TASK DESCRIPTION: Of all the lines below, output only those starting at the one with "1. broken block piece (33,70,164,222)" and ending at the one with "3. wooden mallet", both ends included, exactly as written.

RECORD EXCERPTS:

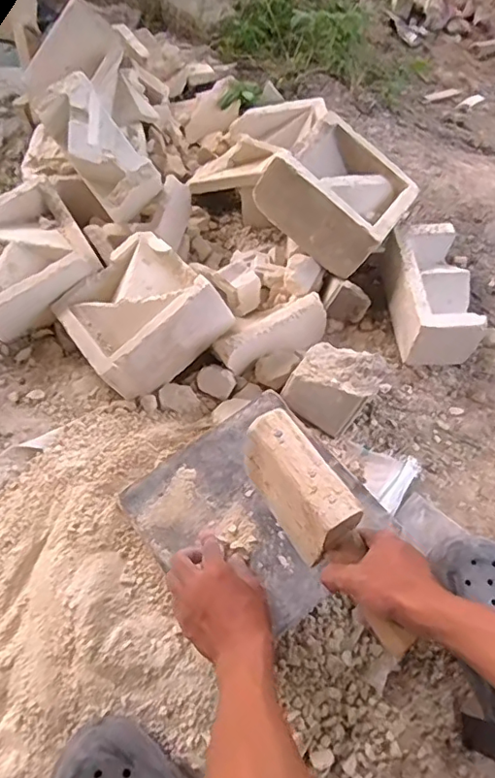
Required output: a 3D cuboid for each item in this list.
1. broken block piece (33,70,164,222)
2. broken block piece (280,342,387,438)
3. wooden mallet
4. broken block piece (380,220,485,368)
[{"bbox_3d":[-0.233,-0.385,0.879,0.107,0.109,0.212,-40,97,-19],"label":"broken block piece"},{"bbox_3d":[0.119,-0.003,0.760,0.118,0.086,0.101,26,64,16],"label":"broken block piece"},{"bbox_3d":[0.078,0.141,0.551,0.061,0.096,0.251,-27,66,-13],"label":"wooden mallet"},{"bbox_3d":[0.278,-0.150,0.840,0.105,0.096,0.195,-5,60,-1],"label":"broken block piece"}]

---

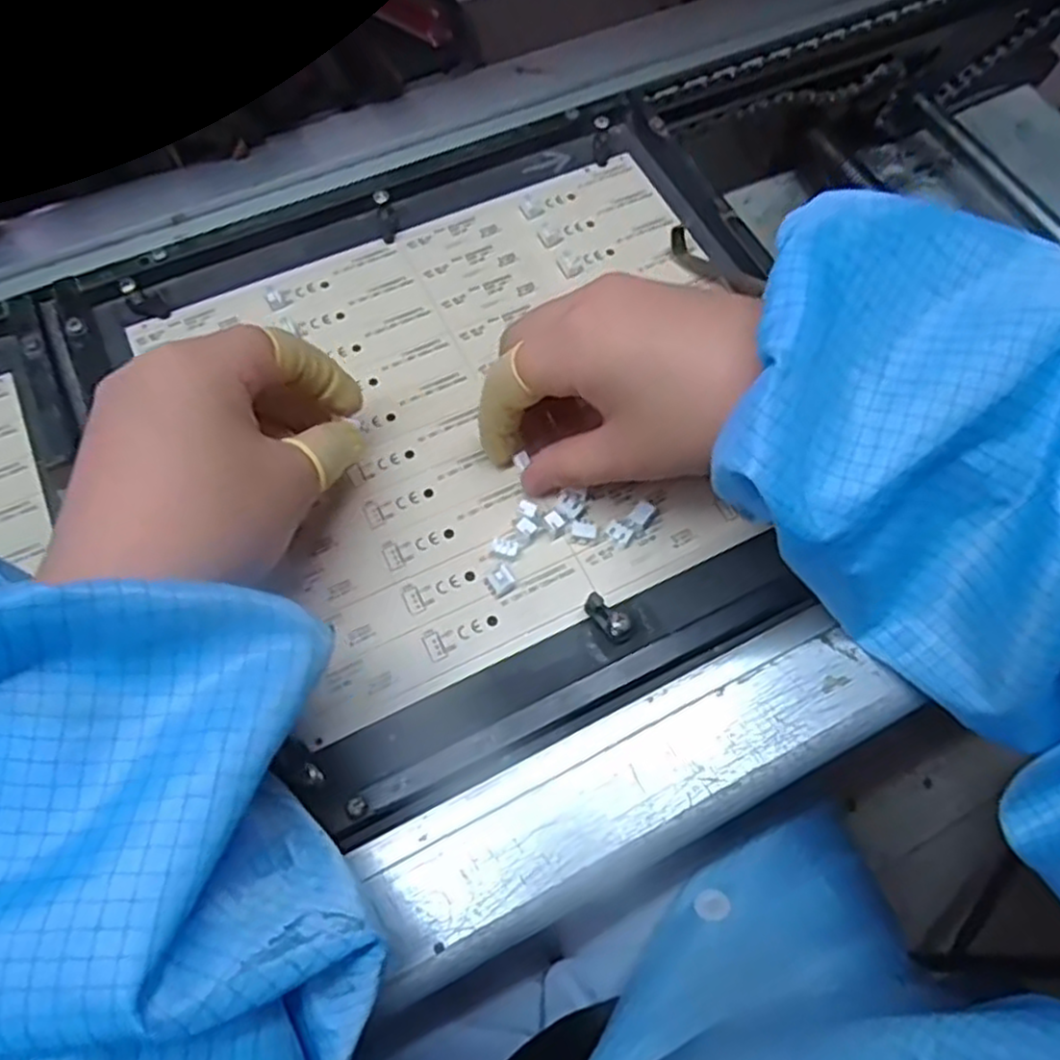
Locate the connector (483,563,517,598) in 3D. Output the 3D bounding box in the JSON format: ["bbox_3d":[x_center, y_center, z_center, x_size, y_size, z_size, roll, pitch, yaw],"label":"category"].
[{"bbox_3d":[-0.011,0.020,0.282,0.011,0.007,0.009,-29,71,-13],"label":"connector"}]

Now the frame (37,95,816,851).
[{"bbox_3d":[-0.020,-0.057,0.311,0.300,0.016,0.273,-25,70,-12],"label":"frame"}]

FINAL ANSWER:
1. broken block piece (33,70,164,222)
2. broken block piece (280,342,387,438)
3. wooden mallet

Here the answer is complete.